When I am using e-learning resources to support my teaching, are there any legal obligations I need to be aware of?
Independent learning opportunities, such as e-learning, computer facilities and information and communication technology resources, are listed in the Disability Discrimination Act 1995 Part IV Code of Practice for providers of education and related services as services in the provision of which less favourable treatment must be avoided, and reasonable adjustments made. Less favourable treatment may be justified if it is necessary to maintain academic or other prescribed standards. What adjustments are reasonable to make in relation to e-learning and associated resources may vary according to the size of the institution, the financial and other resources available to it, and the use being made of an e-learning resource.
5.2F A tutor in Zoology delivers one of his modules through a computerbased learning environment and awards marks for students’ participation in online discussion. The system does not work with a visually impaired student’s software. The student is likely to be placed at a substantial disadvantage.
(If you have a web site that provides a service to members of the public, for example by providing potential commercial collaborators with information detailing research carried out within a department, it is likely to be covered by Section III of the DDA.)
Does the DDA provide a technical definition of a legally acceptable level of accessibility?
The DDA does not provide a technical definition of a legally acceptable level of accessibility. The overall aim is that you should avoid the substantial disadvantage of disabled students in your design and use of e-learning resources.
It would be for the court to decide whether, in the circumstances of a particular case, discrimination had occurred related to the accessibility of e-learning resources. But, in its defence, an institution might wish to demonstrate that measures had been taken in the design of the resources, and when considering their use in teaching, to ensure that they would be suitable for anticipated use with, and/or by, students with a range of impairments.
Surely I can’t be expected to provide captions for all the multimedia video-clips I use? That would take ages, and anyway, I wouldn’t know what to do!
In many situations, multimedia is being used to enhance traditional learning delivery so its very use may be beneficial to many students with specific access needs. But in order to make video content accessible to the widest audience, captions and audio descriptions are required to make the content accessible to people who are deaf or hard of hearing and those who are blind or visually impaired. However, the effort – and expertise required in order to make multimedia optimally accessible can, in some cases, be considerable, and engaging institutional media production units or external professionals to do this may add significantly to production time and costs.

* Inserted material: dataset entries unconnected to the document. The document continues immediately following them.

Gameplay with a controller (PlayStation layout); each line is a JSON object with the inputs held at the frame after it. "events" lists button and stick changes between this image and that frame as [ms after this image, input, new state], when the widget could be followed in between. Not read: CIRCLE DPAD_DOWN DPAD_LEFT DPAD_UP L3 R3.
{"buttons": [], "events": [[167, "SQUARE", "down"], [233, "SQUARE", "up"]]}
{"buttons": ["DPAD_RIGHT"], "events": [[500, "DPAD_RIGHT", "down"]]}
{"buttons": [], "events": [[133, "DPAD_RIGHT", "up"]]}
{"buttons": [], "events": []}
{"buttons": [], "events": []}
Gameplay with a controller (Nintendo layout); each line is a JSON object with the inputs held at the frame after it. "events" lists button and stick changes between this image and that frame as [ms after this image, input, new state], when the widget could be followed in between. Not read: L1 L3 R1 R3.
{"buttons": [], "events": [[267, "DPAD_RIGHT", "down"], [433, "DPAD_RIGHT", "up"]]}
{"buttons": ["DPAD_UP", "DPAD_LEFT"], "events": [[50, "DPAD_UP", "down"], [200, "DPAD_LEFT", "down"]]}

The DDA does not include a list of reasonable adjustments, but it does offer a list of factors to take into account when considering whether an adjustment is reasonable. These include:
The failure to take a reasonable step can only be justified if the reasons are both material to the circumstances of the particular case and substantial. You would be expected to have explored whether there are some adjustments that could be made to meet the needs of disabled students in your class, and not to have assumed that none were possible.
Courts will look at the financial resources available to the whole institution, and not particular departments. If you feel a particular adjustment is required, you may have to refer the matter to those in the university who can make the necessary financial resources available.
In the case of a video used in an e-learning module, as an initial action, an HTML transcript could be provided of the audio content, while the costs of captioning and audio descriptions are explored.
If I create my web site, run it through an on-line accessibility checking tool and fix the problems it highlights, is that all I need to do?
If you have carried out all the procedures outlined in the section of this booklet on assessing accessibility, you may be in a position to demonstrate that you have anticipated the need to make your web site as accessible as possible to disabled students with a range of impairments.
When you have made your e-learning resources as accessible as technically
possible there remains a duty to consider whether in their delivery or use you
might place a disabled student at a substantial disadvantage. For example, if
use of the resource involves students using computer screens while you are talking
to them it is likely that a student who requires to lip read would be
placed at a substantial disadvantage.
The DDA Code of Practice states that the duties to make reasonable adjustments and not to treat a disabled person less favourably for a reason related to their disability are continuing and evolving duties. They are not requirements that are satisfied by considering what provision is necessary once and once only. For example, technological developments may provide new or better solutions, therefore the provision for disabled students should be kept under review.
Some of the e-learning resources which I use are produced by external bodies. Where does responsibility for making adjustments lie? When must they be made?
The institution employing the member of staff using the e-learning resources to deliver, or contribute to, courses for students will be regarded as the responsible body. It has an anticipatory duty owed to disabled people and students at large to make reasonable adjustments. It is not simply a duty to known individuals.
The Code of Practice states that responsible bodies should not wait until a disabled person applies to a course, or tries to use a service, before thinking about what reasonable adjustments they could make. Failure to anticipate the need for an adjustment may mean that it is too late to comply with the duty to make the adjustment when it is required. Lack of notice would not of itself provide a defence to a claim that an adjustment should have been made.